IN 1992, European countries' economies will become one and will create a formidable economic powerhouse. When combined with Japan and other Pacific rim nations, it is clear we will soon face ever stiffer competition that, as things stand, threatens to further erode our economic strength.
Failure to get our economy in fighting shape could relegate the United States to the status of a third-rate economic power. The prospects are all too real that a widening gap between rich and poor, slow growth in productivity and decline in real wages will continue here at home along with persistence of the vast trade imbalance with our foreign rivals.
However, we can -- and must -- turn this around. An integral part of surviving in this tough economic climate is to ensure that we have an educated, skilled and productive work force.
In the 1980s, we began to focus on reforming America's elementary and secondary schools, the critical foundation on which we build an educated work force. Even though more is needed to be done in that arena, in the 1990s we must take the next step by educating and training a skilled work force through post-secondary education that will assure our competitiveness internationally.
Many people turn to traditional four-year colleges and universities. These institutions do play a vital role in our economy. However, an efficient and productive economy also requires the people to build our homes, install and repair technical equipment, program and operate our computers, assist our doctors, repair our automobiles, and maintain our offices, schools and hospitals. To a large degree, the skill of these workers will determine the nation's economic fate.
Too often we ignore the other post-secondary options that are available. While most people will not obtain a college degree, nor will most of the new jobs require one, we continue to invest the overwhelming majority of our resources on college students.
Federal, state and local governments, as well as private entities, spend $45 billion a year subsidizing college students. Yet barely billion a year is spent on post-secondary education for the non-college bound.
Such a gross and inequitable distortion sends the wrong signal to America's young people. It implies that college graduates are superior members of society and are more important than those people who have had other educational experiences and possess other skills.
The greatest employment opportunities over the next decade are expected to be in the service and technical fields. The Bureau of Labor Statistics projects the largest growth will be in occupations such as computer programmers, paralegal assistants, electronics specialists, secretaries, truck drivers and health care workers.
Maryland Skills 2000 is a coalition of business and industry members, elected officials, community leaders, parents and private career-school owners, students and graduates. This broad-based state organization is concerned with the ability of our nation's post-secondary schools to prepare people for tomorrow's work force.
Maryland's 223 private career schools provide career-specific education in more than 100 professions. In fact, 47,580 students graduate annually from trade and technical schools. If we are to provide the kind of skilled workers we need to compete in the 1990s, we must nurture this major segment of the work force. To make sure they make their essential contribution to our economic future, our challenge is three-fold.

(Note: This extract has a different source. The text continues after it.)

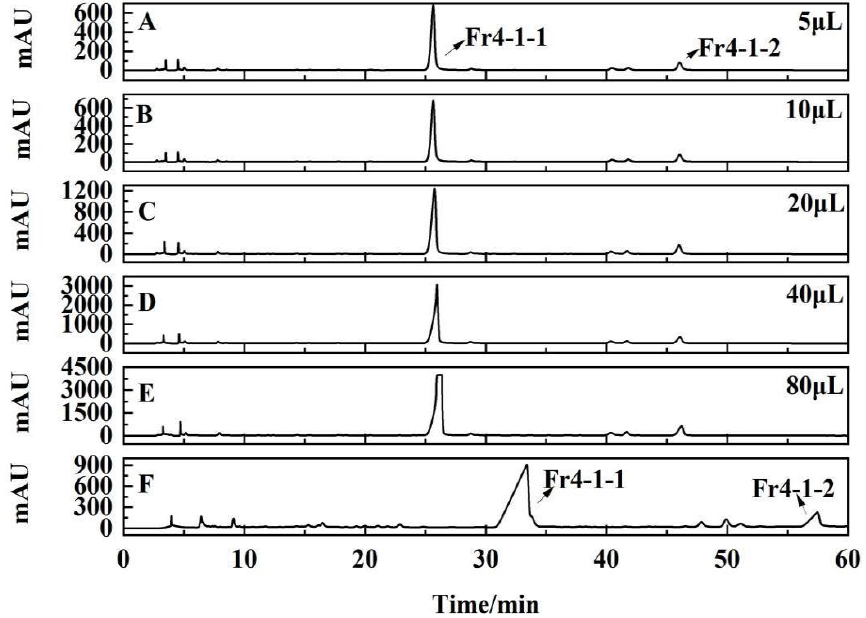
Figure 4. ( A – E ): HPLC analysis of Fr4-1 on Click XIon analytical column; ( F ): preparation chromatograms of Fr4-1 on the Click XIon preparation column.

First, our youth must recognize the importance of a solid, basic education to obtain the fundamental skills they will need for rewarding careers. We should emphasize that through education they will achieve greater financial security.
Second, we must do better explaining that there is a whole spectrum of educational opportunities available -- from four-year universities to community colleges to private career schools. People should choose the type of educational experience that best meets their needs, interests and abilities. We must also ensure that all young people -- especially the poor -- have access to the institution of their choice.
And third, as a society we must reaffirm that there is dignity in all kinds of work. Any job performed with skill, professionalism and pride is deserving of respect.
This nation was built on the backs of skilled artisans, craftsmen and technicians. In this increasingly technological society, we will continue to rely on the people who are on the front lines of the American work force. Our economic future depends on it.
Wayne Moore is the Maryland Skills 2000 State Coordinator and President of the Maryland Association of Private Career Schools.